Some of the records sounded like a natural solo number had been hastily converted into a group song, to give all the girls a role. Even for this devoted fan, the records never quite captured what made them so special live, and some group members sensed that. In a 2013 interview Debbie Charles recalled frustration at Trevor Horn’s approach to production: “We’ve got a sound already, why’s he trying to give us a new one?”
Arguably Stiff Records lacked confidence in the genre: although the Flying Pickets had shown a couple of years before that a capella groups could have big hits in the UK, they had quickly faded from the charts, being seen as a novelty act.
Listening to the vitality and sheer joy of their live performances decades on, it seems incomprehensible and plain wrong that they didn’t take the world by storm. It may be that the lack of a single focal point made the Mint Juleps difficult to promote, but for me that was one of the attractions – the girls clearly had a lot of fun together, and supported each other as a team. As their career progressed, Debbie Charles and Julie Isaac were increasingly assigned lead vocals, and who knows, perhaps they were offered solo contracts (update – see blog comment below, only from DEBBIE CHARLES herself, no less), but the group stayed together.
I should admit to a track record of championing acts which fail to hit the commercial heights their talent merits. I confidently backed The Panic Brothers (who?) for stardom. I saw a swingin’ soul band called Q-Tips, and concluded that they were a great band, but that their singer was the weak link. That’s right, the singer who went on to fame and fortune as Paul Young. So what do I know? Sorry if I jinxed it for you, ladies.
But happily they seem not to dwell on coming so tantalisingly close to stardom, and in this 2013 interview the two Debbies focus on the things they got to do and the fun they had. From Debbie L: “We were like kids, just messing about and having a good time, but we were getting paid for it as well.” From Debbie C: “Absolutely no regrets at all, I would not change anything.

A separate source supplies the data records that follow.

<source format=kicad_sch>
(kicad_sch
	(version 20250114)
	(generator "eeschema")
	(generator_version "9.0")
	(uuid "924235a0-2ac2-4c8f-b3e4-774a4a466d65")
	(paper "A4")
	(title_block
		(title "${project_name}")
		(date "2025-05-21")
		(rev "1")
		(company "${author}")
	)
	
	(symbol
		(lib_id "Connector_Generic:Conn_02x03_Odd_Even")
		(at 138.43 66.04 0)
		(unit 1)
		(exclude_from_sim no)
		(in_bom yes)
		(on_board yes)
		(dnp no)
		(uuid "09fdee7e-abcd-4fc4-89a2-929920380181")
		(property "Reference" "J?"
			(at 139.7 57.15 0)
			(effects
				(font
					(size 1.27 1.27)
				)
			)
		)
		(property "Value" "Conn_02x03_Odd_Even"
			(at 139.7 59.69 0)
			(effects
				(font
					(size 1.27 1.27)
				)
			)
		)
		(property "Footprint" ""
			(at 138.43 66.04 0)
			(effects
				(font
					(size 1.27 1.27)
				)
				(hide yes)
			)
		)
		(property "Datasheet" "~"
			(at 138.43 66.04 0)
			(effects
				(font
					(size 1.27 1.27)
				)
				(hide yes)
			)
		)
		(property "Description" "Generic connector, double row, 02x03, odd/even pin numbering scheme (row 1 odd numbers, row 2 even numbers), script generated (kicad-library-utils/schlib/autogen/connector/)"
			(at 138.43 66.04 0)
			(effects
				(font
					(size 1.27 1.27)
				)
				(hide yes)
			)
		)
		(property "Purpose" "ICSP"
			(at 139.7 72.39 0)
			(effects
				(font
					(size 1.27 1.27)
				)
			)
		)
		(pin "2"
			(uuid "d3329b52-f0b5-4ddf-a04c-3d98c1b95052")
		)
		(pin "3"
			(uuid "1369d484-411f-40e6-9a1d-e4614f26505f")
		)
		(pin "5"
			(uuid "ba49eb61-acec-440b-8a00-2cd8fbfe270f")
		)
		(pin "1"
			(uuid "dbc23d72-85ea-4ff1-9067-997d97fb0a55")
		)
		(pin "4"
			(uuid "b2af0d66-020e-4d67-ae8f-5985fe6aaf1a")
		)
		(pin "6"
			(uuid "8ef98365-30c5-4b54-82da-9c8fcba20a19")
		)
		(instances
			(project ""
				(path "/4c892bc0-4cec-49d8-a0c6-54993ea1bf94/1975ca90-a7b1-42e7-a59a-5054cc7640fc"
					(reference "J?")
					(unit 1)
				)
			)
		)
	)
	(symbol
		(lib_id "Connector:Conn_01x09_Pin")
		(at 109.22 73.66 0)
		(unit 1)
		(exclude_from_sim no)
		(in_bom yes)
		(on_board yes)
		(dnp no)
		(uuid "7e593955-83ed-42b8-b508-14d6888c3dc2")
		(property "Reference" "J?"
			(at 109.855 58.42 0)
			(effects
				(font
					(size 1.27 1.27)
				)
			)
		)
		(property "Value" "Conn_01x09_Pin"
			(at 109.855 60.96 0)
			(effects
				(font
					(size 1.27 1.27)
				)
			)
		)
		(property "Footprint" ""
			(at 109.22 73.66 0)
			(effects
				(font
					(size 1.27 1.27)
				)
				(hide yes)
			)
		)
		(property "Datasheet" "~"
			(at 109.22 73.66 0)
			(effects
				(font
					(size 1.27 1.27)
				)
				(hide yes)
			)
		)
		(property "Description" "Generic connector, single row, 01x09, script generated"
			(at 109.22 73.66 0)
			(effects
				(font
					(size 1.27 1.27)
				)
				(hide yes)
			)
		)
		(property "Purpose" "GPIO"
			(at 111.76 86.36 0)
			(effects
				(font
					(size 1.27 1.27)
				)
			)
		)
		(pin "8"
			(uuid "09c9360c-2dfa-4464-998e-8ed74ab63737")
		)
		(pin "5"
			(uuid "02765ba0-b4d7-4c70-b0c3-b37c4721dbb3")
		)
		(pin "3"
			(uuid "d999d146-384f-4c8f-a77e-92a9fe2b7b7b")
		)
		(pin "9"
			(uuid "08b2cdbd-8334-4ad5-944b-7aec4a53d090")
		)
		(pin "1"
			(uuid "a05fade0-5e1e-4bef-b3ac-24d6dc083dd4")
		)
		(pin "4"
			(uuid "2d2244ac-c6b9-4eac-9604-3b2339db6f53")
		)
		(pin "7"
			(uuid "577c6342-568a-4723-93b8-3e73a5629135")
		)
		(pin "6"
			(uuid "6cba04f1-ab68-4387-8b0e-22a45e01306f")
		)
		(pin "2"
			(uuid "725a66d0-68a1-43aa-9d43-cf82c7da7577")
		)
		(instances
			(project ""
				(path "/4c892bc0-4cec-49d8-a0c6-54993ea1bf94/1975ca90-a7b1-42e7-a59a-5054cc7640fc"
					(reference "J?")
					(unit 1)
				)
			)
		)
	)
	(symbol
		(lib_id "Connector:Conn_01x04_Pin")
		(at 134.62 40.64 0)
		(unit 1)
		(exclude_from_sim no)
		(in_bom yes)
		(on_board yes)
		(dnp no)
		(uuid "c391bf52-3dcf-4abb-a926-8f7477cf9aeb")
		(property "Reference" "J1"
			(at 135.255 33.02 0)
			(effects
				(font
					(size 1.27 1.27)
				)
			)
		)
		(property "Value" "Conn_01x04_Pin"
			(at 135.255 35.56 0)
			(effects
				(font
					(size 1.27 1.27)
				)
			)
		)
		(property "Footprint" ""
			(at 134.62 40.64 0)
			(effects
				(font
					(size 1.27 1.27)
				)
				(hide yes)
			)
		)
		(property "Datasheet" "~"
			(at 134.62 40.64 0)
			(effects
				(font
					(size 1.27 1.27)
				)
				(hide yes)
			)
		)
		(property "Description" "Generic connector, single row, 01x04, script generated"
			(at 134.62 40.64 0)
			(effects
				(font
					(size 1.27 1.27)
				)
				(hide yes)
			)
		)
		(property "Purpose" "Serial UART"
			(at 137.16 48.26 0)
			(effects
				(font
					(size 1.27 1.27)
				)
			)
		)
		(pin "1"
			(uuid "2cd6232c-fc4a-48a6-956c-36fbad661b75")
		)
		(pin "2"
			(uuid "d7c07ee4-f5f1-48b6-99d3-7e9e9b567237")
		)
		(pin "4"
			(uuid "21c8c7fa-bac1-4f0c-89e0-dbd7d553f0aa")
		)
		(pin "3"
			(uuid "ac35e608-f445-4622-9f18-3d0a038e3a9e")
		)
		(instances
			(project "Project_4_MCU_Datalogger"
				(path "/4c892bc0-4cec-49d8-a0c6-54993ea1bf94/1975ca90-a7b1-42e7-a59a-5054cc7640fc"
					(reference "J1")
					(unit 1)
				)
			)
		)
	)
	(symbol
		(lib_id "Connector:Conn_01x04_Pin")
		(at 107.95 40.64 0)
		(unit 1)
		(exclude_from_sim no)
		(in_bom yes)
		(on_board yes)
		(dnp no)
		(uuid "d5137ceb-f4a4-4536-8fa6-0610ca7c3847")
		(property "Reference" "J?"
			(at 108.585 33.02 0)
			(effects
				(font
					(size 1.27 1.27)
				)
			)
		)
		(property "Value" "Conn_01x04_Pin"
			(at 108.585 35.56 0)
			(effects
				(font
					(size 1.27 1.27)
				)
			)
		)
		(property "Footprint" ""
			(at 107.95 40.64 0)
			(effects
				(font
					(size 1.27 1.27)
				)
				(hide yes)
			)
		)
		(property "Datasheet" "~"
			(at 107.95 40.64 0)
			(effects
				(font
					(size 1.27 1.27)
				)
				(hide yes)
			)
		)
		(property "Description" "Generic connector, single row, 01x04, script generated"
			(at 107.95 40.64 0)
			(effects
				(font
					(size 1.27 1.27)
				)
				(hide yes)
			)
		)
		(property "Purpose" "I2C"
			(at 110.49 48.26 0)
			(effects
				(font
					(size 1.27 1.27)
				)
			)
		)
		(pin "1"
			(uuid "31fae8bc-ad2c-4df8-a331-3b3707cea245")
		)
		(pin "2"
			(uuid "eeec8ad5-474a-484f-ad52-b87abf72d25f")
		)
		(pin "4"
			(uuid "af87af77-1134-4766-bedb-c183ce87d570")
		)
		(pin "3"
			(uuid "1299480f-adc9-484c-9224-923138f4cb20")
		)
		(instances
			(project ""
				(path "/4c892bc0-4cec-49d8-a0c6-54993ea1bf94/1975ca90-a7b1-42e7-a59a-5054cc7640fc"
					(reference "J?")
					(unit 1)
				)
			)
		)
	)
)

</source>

People ask me if I miss the Mint Juleps…I miss sitting in our minibus with those five other people, because we used to laugh till we cried.”

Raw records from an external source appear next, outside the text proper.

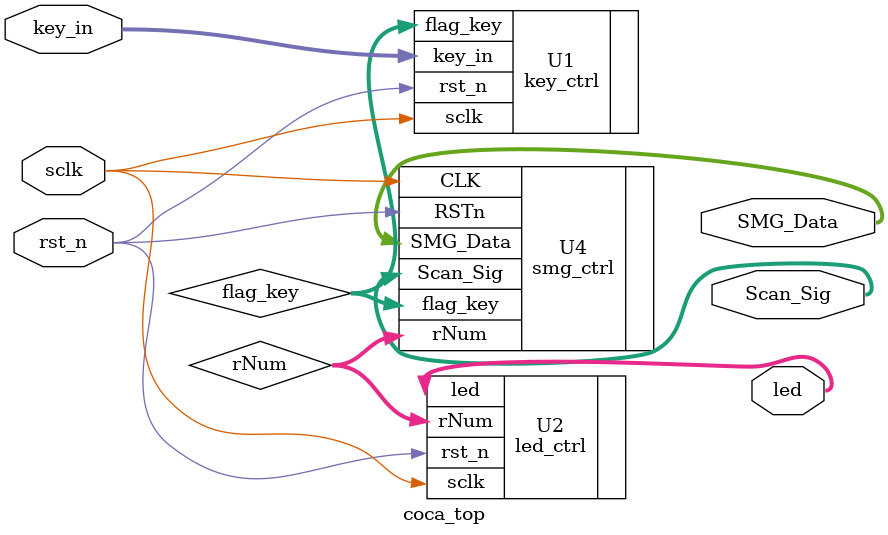
<source format=v>
module	coca_top(
input		wire					sclk,
input		wire					rst_n,
input  [3:0] 					key_in,

output [7:0]SMG_Data,
output [5:0]Scan_Sig,
output	wire[3:0]			led
);
wire[3:0] 		flag_key	;		
wire[23:0]		rNum;

//key_ctrlÀý»¯
key_ctrl	U1(
.sclk			(sclk			)	,
.rst_n		(rst_n		)	,
.key_in		(key_in		)	,
.flag_key	(flag_key	)	
);

//led_ctrlÀý»¯
led_ctrl	U2(
.sclk			(sclk		),
.rst_n		(rst_n	),
.rNum			(rNum		),
.led	    (led	  )
);


//ÊýÂë¹ÜÀý»¯
smg_ctrl	U4(
.CLK			(sclk			),           
.RSTn			(rst_n		), 
.flag_key	(flag_key	),
.rNum			(rNum		),        
.SMG_Data	(SMG_Data ),
.Scan_Sig (Scan_Sig )
);

endmodule

</source>
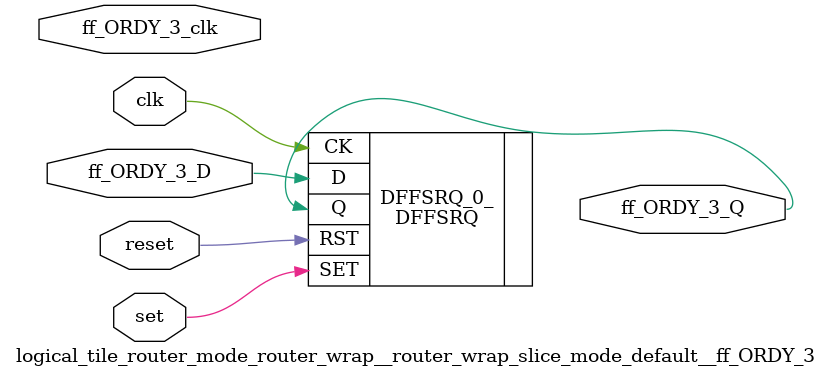
<source format=v>
`default_nettype none

module logical_tile_router_mode_router_wrap__router_wrap_slice_mode_default__ff_ORDY_3(set,
                                                                                       reset,
                                                                                       clk,
                                                                                       ff_ORDY_3_D,
                                                                                       ff_ORDY_3_Q,
                                                                                       ff_ORDY_3_clk);
//----- GLOBAL PORTS -----
input [0:0] set;
//----- GLOBAL PORTS -----
input [0:0] reset;
//----- GLOBAL PORTS -----
input [0:0] clk;
//----- INPUT PORTS -----
input [0:0] ff_ORDY_3_D;
//----- OUTPUT PORTS -----
output [0:0] ff_ORDY_3_Q;
//----- CLOCK PORTS -----
input [0:0] ff_ORDY_3_clk;

//----- BEGIN wire-connection ports -----
wire [0:0] ff_ORDY_3_D;
wire [0:0] ff_ORDY_3_Q;
wire [0:0] ff_ORDY_3_clk;
//----- END wire-connection ports -----


//----- BEGIN Registered ports -----
//----- END Registered ports -----



// ----- BEGIN Local short connections -----
// ----- END Local short connections -----
// ----- BEGIN Local output short connections -----
// ----- END Local output short connections -----

	DFFSRQ DFFSRQ_0_ (
		.SET(set),
		.RST(reset),
		.CK(clk),
		.D(ff_ORDY_3_D),
		.Q(ff_ORDY_3_Q));

endmodule
// ----- END Verilog module for logical_tile_router_mode_router_wrap__router_wrap_slice_mode_default__ff_ORDY_3 -----

//----- Default net type -----
`default_nettype wire




</source>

There are other fans who refuse to forget the Mint Juleps. Like Niall McMurray, who has written eloquently in praise of their single Docklands. And like American superfan Robert Doyle, who wrote an outstanding blog piece on them in 2014 (see Part 2: The Music), and started the excellent Mint Juleps tribute page on Facebook the following year. He’s done a great job of keeping the flame alive, finding lost video gems from the past and building a fan community. Mint Julep members sometimes make cameo appearances in the comments – as four are sisters, it’s not difficult for them to stay in touch.
I have no doubt they can all still sing beautifully. Unhappily the Half Moon Theatre is now a JD Wetherspoon pub. But if Debbie, Debbie, Julie, Lizzie, Marcia and Sandra ever feel like getting together for a reunion concert in their east London patch, I’ll be first in line for a ticket. Or perhaps second in line. Just after Robert Doyle.